Congcong wu ^1,2,3 Haitao Ye ^4* Mingzhu Xu ^3* Xuan Zhao ^3* Xuejie Zhao ^3* Lina Li ^3* Mingzhi Li ^3* Yanfei Wei ^3* Yuru Li ^3* Baolan Hu ^1,2*

• ¹ Zhejiang University, Hangzhou, China
• ² Key Laboratory for Water Pollution Control and Environmental Safety Zhejiang Province, Hangzhou, Zhejiang Province, China
• ³ Zhejiang Environmental Technology Co., Ltd, Hangzhou, Jiangsu Province, China
• ⁴ Zhejiang Qingke Environmental Protection Technology Co., Ltd, Quzhou, China

The growing demand for aquaculture products has led to increased density and scale in aquaculture, resulting in higher requirements for feed, antibiotics, vaccines, and other substances, which makes aquaculture an important source of antibiotics and ARGs in environmental waters. However, the occurrence of antibiotics and ARGs under different modes and stages of aquaculture has rarely been systematically studied. In this paper, we investigated the dynamics of major antibiotics, ARGs, bacterial diversity, and their interrelationships in the water bodies at different stages of three major freshwater aquaculture modes (traditional pond, raceway system, and ecological modes) in the south Tai Lake (China). The results showed that quinolone and chloramphenicol were the main antibiotics, and the highest absolute abundance genes were quinolone resistance genes (qnrB) and quinolone resistance genes (sul1), with the mobile genetic element (MGE) intI1, both of which exhibited a gradual seasonal increase. Microbial diversity also varies seasonally, especially with a gradual increase in the abundance of some pathogenic bacteria (Flavobacterium). Antibiotics and resistance genes were found at higher levels in fish ponds compared to shrimp and crab ponds, while they were lower in shrimp and crab ponds that utilized the ecological mode ponds than in the traditional culture mode ponds.

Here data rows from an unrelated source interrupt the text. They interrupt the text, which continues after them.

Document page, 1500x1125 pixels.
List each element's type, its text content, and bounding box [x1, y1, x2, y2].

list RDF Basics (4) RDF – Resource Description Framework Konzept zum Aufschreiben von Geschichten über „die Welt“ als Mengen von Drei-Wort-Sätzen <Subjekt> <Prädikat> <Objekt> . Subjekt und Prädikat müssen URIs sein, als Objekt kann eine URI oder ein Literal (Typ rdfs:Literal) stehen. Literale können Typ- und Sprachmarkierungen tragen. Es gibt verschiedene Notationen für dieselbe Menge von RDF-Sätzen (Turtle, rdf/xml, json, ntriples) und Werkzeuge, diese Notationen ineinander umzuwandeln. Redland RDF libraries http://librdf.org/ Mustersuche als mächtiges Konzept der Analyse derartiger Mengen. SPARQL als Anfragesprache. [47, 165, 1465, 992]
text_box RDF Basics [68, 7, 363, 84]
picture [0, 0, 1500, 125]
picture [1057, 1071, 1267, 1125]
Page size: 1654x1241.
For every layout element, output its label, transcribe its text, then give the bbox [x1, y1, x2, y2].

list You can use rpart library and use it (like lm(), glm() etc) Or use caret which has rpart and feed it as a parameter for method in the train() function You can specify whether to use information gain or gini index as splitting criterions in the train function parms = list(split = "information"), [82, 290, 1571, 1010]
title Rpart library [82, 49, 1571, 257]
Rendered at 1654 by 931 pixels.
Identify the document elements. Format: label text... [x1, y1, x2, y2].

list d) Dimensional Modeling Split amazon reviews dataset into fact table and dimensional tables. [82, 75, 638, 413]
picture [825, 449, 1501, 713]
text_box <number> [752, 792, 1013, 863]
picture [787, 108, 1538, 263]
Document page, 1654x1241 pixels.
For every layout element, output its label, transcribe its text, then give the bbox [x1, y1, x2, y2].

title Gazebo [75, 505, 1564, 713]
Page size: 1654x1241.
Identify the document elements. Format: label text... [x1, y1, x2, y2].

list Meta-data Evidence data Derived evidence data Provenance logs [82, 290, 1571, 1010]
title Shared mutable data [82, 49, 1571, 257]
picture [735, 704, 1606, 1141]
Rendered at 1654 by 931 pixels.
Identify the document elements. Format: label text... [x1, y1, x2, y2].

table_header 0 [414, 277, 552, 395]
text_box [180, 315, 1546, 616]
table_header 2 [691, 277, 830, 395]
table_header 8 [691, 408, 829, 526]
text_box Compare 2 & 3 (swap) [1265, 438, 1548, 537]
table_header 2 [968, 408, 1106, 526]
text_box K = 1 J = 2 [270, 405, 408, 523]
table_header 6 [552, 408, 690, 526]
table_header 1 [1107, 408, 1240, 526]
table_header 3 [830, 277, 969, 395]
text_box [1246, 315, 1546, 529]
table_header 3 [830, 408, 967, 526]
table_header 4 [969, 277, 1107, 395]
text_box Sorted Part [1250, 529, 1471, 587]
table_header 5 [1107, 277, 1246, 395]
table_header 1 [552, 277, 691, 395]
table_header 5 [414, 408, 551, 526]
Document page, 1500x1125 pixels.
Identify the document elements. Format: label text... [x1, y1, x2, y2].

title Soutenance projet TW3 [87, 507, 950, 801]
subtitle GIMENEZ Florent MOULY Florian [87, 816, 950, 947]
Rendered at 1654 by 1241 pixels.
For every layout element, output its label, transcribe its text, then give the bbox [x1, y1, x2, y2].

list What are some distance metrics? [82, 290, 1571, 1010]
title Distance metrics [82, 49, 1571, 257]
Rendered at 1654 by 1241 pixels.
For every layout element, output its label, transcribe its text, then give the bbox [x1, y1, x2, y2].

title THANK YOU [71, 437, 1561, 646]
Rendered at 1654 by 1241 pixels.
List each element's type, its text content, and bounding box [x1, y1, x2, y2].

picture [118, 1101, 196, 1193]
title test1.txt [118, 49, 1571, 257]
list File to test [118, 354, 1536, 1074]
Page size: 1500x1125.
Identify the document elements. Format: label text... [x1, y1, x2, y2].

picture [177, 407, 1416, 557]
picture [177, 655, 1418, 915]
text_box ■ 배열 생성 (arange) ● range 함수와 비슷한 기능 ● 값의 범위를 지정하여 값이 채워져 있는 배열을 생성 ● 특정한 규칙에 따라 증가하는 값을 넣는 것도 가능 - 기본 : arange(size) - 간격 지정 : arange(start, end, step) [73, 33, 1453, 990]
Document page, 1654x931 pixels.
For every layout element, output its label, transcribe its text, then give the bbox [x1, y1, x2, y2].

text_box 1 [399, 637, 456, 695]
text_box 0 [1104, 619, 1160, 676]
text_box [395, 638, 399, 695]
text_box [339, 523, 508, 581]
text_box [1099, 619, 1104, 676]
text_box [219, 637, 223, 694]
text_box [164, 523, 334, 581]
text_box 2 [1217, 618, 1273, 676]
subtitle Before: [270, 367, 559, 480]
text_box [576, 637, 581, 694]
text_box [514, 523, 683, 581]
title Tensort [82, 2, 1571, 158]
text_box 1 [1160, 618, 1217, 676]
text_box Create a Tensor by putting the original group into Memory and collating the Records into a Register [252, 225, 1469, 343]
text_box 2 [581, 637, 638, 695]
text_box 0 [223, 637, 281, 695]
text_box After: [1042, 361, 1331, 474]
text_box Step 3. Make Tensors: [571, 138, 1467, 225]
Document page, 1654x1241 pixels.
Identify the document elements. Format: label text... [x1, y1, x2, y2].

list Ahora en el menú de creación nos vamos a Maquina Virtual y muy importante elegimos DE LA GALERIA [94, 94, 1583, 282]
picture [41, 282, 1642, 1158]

The used strategy of antibiotics alters the subtypes of ARGs within the same class, and low concentrations of sulfonamide antibiotics instead promote the spread of corresponding ARGs rather than in situ degradation. Overall, this study presents a comprehensive characterization of antibiotics and ARGs in aquaculture waters from various perspectives. These findings will support the optimization of aquaculture mode and antibiotic usage to finally contribute to the green and sustainable development of aquaculture.